Il tema dell'uomo selvatico è comune a molte fiabe, leggende e superstizioni. Esseri umanoidi, in seguito interpretati come possibili "anelli mancanti" tra l'uomo e le scimmie, hanno sempre affollato la cultura popolare assieme a mostri marini e a temibili predatori notturni. Vediamo una galleria dei più noti tra questi grandi primati misteriosi.

lo Yeti, ovvero l'abominevole uomo delle nevi: più alto e massiccio di un uomo, ricoperto di un fitto pelame, vivrebbe sulle montagne himalayane. A partire dalla fine dell'Ottocento, è stato oggetto di centinaia di presunti avvistamenti, ma le segnalazioni più comuni si riferiscono a impronte gigantesche nella neve.

l'Orang pendek, il "piccolo uomo" dell'isola di Sumatra: alto poco più di un metro, sarebbe stata la terza specie umanoide vivente sull'isola, accanto all'Orang malay, l'uomo vero e proprio, e all' Orangutan, ovvero "uomo della foresta", scimmia antropomorfa ben nota.

L'Ebu Gogo, altro personaggio del folklore indonesiano: piccolo, sfuggente, dalle orecchie prominenti e dalla camminata goffa, ricorda più un folletto che un animale realistico. un altro candidato all'identificazione con l'uomo di Flores.

l'Alma, presunto abitante dei monti Altai, in Mongolia: la sua prima osservazione riportata risale al quindicesimo secolo, le più recenti agli anni Settanta.
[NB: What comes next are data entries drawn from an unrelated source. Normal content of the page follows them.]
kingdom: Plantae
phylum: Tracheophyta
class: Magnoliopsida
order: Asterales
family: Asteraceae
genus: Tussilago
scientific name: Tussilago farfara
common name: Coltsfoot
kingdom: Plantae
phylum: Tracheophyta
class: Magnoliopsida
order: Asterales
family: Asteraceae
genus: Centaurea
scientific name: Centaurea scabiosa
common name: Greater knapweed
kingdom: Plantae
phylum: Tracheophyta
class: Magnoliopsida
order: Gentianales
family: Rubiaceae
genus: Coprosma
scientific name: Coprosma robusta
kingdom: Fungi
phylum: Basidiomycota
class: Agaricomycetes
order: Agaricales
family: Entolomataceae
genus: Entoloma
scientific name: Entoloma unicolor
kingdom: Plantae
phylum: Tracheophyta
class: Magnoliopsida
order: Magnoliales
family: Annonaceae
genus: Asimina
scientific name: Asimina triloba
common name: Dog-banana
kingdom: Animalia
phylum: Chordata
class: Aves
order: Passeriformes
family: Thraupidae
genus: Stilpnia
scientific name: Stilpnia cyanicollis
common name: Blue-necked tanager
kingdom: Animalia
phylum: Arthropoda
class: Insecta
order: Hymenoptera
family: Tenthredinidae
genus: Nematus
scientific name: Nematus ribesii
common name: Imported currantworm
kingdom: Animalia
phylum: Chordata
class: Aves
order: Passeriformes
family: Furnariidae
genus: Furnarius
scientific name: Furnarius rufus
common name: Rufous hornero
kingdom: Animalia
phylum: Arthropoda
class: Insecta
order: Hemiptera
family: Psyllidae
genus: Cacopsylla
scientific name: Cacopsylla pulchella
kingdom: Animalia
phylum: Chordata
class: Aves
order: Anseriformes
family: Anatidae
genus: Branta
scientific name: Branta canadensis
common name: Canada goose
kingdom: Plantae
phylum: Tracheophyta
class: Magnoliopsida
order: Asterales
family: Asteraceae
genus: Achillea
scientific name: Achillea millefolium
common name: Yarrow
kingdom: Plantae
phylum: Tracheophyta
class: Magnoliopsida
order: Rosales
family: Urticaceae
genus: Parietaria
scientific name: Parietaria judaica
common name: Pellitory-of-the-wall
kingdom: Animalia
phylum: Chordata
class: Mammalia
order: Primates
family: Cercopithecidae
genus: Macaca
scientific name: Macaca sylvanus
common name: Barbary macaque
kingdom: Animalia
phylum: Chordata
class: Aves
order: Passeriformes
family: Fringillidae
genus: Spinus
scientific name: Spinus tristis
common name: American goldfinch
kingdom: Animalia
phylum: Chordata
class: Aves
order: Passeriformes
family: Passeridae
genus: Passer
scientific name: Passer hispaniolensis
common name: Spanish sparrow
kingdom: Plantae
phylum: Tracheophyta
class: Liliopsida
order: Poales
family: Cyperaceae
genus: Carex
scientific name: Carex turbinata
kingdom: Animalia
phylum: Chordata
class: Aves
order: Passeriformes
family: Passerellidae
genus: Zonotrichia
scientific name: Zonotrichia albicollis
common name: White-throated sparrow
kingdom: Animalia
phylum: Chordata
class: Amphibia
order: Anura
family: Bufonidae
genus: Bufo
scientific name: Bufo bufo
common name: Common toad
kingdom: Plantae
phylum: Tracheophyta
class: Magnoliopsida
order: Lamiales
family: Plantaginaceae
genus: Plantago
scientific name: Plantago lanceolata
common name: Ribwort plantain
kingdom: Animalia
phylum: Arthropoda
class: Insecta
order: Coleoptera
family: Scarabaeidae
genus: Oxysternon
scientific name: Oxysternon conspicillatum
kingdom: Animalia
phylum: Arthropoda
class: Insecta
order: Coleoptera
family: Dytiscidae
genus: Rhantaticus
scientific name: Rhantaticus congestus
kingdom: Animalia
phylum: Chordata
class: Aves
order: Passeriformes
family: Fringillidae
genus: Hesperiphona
Non si segnalano ritrovamenti diretti di impronte o altre tracce fisiche, ma solo testimonianze orali.

il Bigfoot o Sasquatch, l'uomo selvatico del continente americano: scuro, peloso, alto più di due metri, simile a un gorilla gigantesco ma dall'andatura eretta, segnalato a partire dai primi dell'Ottocento sulle Montagne Rocciose, nella regione dei Grandi Laghi e nel sud-ovest del Canada. Non vi è tuttavia alcuna evidenza che siano mai esistite grandi scimmie antropomorfe nel Nuovo Mondo; se la leggenda ha un fondo di verità, è più verosimile che si riferisca a un orso.